*** Data supplied Section Begins ***

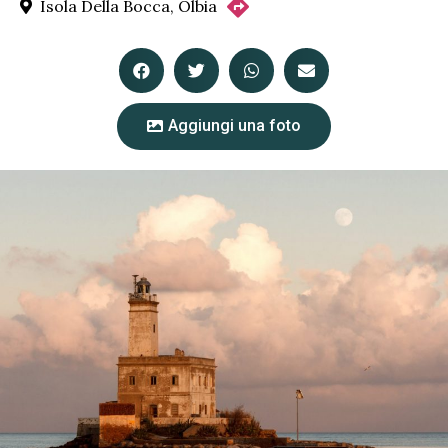
Isola Della Bocca, Olbia
Aggiungi una foto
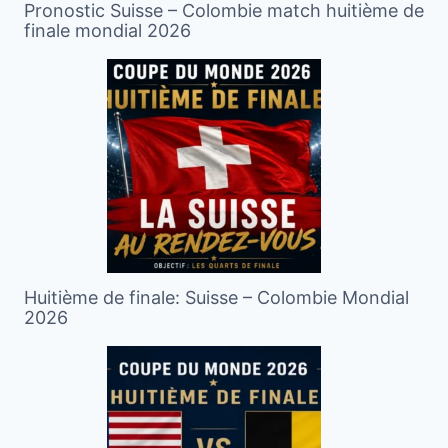
Pronostic Suisse – Colombie match huitième de
finale mondial 2026
Huitième de finale: Suisse – Colombie Mondial
2026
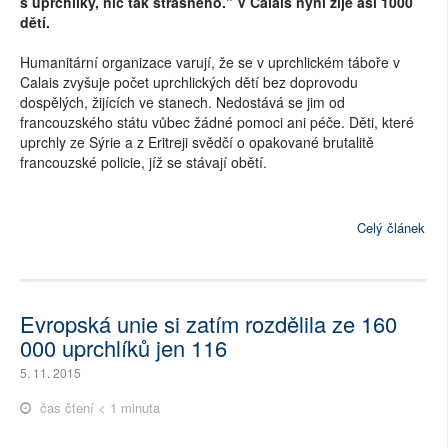
s uprchlíky, nic tak strašného." V Calais nyní žije asi 1000
dětí.
Humanitární organizace varují, že se v uprchlickém táboře v
Calais zvyšuje počet uprchlických dětí bez doprovodu
dospělých, žijících ve stanech. Nedostává se jim od
francouzského státu vůbec žádné pomoci ani péče. Děti, které
uprchly ze Sýrie a z Eritreji svědčí o opakované brutalitě
francouzské policie, jíž se stávají obětí.
Celý článek
Evropská unie si zatím rozdělila ze 160
000 uprchlíků jen 116
5. 11. 2015
čas čtení < 1 minuta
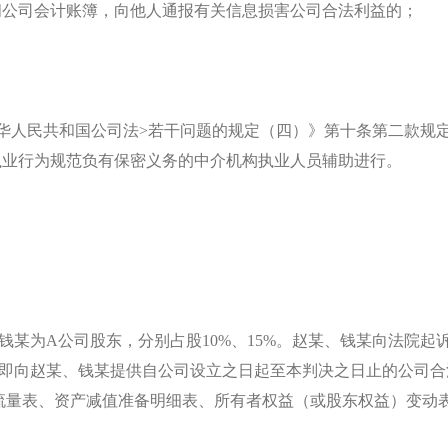
查阅公司会计账簿，向他人通报有关信息损害公司合法利益的；
华人民共和国公司法>若干问题的规定（四）》第十条第二款规
执业行为规范负有保密义务的中介机构执业人员辅助进行。
某为A公司股东，分别占股10%、15%。赵某、钱某向法院起
立即向赵某、钱某提供自公司设立之日起至本判决之日止的公司
流量表、资产减值准备明细表、所有者权益（或股东权益）变动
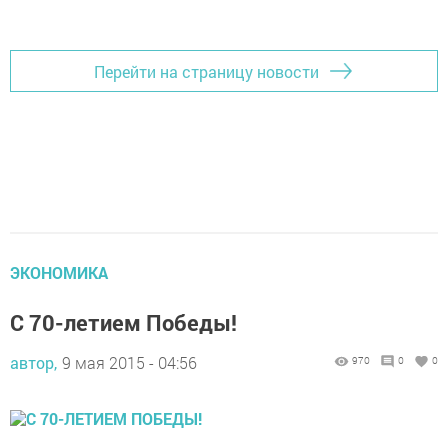
Добавить Шешминскую новь в Яндекс.Новости
Перейти на страницу новости
ЭКОНОМИКА
С 70-летием Победы!
автор,
9 мая 2015 - 04:56
970
0
0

*** Data supplied Section Ends ***

Work instructions
Copy every line of the records above word for word, leaving out the pictures.

Final answer
Isola Della Bocca, Olbia
Aggiungi una foto
Pronostic Suisse – Colombie match huitième de
finale mondial 2026
Huitième de finale: Suisse – Colombie Mondial
2026
s uprchlíky, nic tak strašného." V Calais nyní žije asi 1000
dětí.
Humanitární organizace varují, že se v uprchlickém táboře v
Calais zvyšuje počet uprchlických dětí bez doprovodu
dospělých, žijících ve stanech. Nedostává se jim od
francouzského státu vůbec žádné pomoci ani péče. Děti, které
uprchly ze Sýrie a z Eritreji svědčí o opakované brutalitě
francouzské policie, jíž se stávají obětí.
Celý článek
Evropská unie si zatím rozdělila ze 160
000 uprchlíků jen 116
5. 11. 2015
čas čtení < 1 minuta
查阅公司会计账簿，向他人通报有关信息损害公司合法利益的；
华人民共和国公司法>若干问题的规定（四）》第十条第二款规
执业行为规范负有保密义务的中介机构执业人员辅助进行。
某为A公司股东，分别占股10%、15%。赵某、钱某向法院起
立即向赵某、钱某提供自公司设立之日起至本判决之日止的公司
流量表、资产减值准备明细表、所有者权益（或股东权益）变动
Добавить Шешминскую новь в Яндекс.Новости
Перейти на страницу новости
ЭКОНОМИКА
С 70-летием Победы!
автор,
9 мая 2015 - 04:56
970
0
0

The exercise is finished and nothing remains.